▶ Directions
1/ Answer these questions from the text on Seattle's payroll expense tax:
(a) Under subsection 5.38.025.B, employees who work within Seattle less than how many hours during the tax year may be excluded from the measure of the tax?
(b) How often do employers choose between the old rules and the new rules?
(c) With what does the structure of the new rule align?
2/ Quote the text on Seattle's payroll expense tax word for word, starting at the words "3. Taxpayers who" and stopping after the words "the tax year.".

▶ Exercise text
--

3. Taxpayers who calculate payroll expense under subsection 5.38.025.B may exclude from the measure of the tax the payroll expense of employees who work within Seattle less than 40 hours during the tax year.
Employers can choose whether to use the old rules or the new rules, but they choose once per year, and that choice applies to all of their employees; they can’t choose which rule applies for each individual employee.
By adding this new rule, the city has now created a means to limit tax liability to “persons employed within the city,” and in fact pro-rated that liability to only the portion of time actually worked within city limits. That aligns with the structure used for B&O taxes as well as state and other jurisdictions’ payroll taxes, and is much more likely to withstand a court challenge. It can leave the old rule in place as an option; however, assuming that employers will choose the one that costs them less, having two options will inevitably reduce the overall payroll tax revenues for the City. That’s also the dead giveaway that the new option wasn’t added for the convenience of employers: this City Council would not reduce its corporate tax revenues simply to make things more convenient for them. It’s reducing its revenues because it improves the ordinance’s chances of holding up in court. The Council rarely admits when it is making a change like this for legal reasons (though sometimes its internal conflicts on legal issues spill over into the public eye) but nevertheless it’s clear that despite the comments to the contrary, that’s what is happening here.

--

▶ Dataset records
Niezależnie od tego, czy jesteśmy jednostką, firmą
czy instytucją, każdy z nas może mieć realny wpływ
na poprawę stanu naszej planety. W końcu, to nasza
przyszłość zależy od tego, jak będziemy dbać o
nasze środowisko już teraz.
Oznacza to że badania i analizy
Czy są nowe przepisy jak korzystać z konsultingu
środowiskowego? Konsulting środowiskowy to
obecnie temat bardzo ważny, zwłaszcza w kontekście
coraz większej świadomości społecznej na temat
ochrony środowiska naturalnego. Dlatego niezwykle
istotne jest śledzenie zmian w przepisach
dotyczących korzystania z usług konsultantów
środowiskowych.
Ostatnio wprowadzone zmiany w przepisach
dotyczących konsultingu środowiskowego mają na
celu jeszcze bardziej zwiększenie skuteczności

--

▶ Solutions in order
1/
(a) Less than 40 hours.
(b) Once per year, and the choice applies to all of their employees.
(c) The structure used for B&O taxes as well as state and other jurisdictions' payroll taxes.

2/
3. Taxpayers who calculate payroll expense under subsection 5.38.025.B may exclude from the measure of the tax the payroll expense of employees who work within Seattle less than 40 hours during the tax year.